Customers can have rapidly changing tastes. A company needs to provide products or services that meet those tastes, but can also be flexible over time. Sometimes, a company will be behind the curve in adoption to changes.
Once they figure it out, however, shares may start to trend higher. As that happens, market expectations for a company can shift, resulting in a company going from being out of favor with the market to moving in favor.
The latest company making the right moves is The Walt Disney Company (DIS). The media giant reported better-than-expected earnings. And losses on its streaming division are narrowing.
More importantly, the company is making some big moves to better monetize its sports franchise, ESPN. Other parts of the business are also faring well, as fears have risen over the company’s poor box office performance and questions about theme park attendance.

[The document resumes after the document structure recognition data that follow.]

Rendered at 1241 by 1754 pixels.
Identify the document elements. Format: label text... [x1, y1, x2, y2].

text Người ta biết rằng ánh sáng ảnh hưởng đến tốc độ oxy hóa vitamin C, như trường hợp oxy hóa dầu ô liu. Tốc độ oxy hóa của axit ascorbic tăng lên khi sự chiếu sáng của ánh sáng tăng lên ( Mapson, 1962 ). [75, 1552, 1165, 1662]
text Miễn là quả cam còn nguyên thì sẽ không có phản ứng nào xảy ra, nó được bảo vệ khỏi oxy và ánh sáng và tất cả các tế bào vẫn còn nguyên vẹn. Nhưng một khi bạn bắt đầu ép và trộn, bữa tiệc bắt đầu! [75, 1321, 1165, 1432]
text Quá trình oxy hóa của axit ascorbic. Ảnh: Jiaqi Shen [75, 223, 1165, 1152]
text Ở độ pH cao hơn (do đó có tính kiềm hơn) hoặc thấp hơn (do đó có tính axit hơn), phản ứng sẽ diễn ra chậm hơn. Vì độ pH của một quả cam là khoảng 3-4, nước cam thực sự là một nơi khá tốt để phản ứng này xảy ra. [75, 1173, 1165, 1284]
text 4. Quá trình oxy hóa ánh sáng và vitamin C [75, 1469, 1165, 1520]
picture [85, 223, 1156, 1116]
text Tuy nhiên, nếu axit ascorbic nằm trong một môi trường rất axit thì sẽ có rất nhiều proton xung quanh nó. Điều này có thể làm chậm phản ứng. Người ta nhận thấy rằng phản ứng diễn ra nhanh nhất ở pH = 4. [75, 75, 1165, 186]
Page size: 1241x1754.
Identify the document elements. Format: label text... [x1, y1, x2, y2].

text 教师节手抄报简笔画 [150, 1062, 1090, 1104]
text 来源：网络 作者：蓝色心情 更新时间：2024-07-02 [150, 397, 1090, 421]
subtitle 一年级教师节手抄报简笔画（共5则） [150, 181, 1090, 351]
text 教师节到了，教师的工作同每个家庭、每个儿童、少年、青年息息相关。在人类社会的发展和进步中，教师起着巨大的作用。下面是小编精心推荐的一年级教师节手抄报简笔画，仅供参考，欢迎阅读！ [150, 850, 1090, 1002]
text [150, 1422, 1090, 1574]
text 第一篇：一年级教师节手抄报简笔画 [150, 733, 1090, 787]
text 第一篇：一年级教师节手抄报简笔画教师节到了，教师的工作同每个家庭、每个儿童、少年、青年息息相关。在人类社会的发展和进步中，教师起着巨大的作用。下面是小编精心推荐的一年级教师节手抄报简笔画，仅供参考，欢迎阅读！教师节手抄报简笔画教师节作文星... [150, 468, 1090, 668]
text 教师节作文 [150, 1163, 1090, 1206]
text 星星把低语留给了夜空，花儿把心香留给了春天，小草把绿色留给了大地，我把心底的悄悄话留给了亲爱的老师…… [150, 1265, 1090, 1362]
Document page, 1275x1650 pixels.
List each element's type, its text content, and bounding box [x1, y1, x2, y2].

While shares jumped higher on earnings, they’re still down over the past year, and likely have more upside ahead.
Action to take: The latest earnings is giving shares a boost but also creating some sizeable momentum. Investors may like shares here, especially with the company reestablishing the dividend that it suspended in 2020.
For traders, the April $115 calls, last trading for about $3.35, could see mid-double-digit returns or better on a further rally in shares from here.
Disclosure: The author of this article has no position in the company mentioned here, but may trade after the next 72 hours. The author receives no compensation from any company mentioned in this article.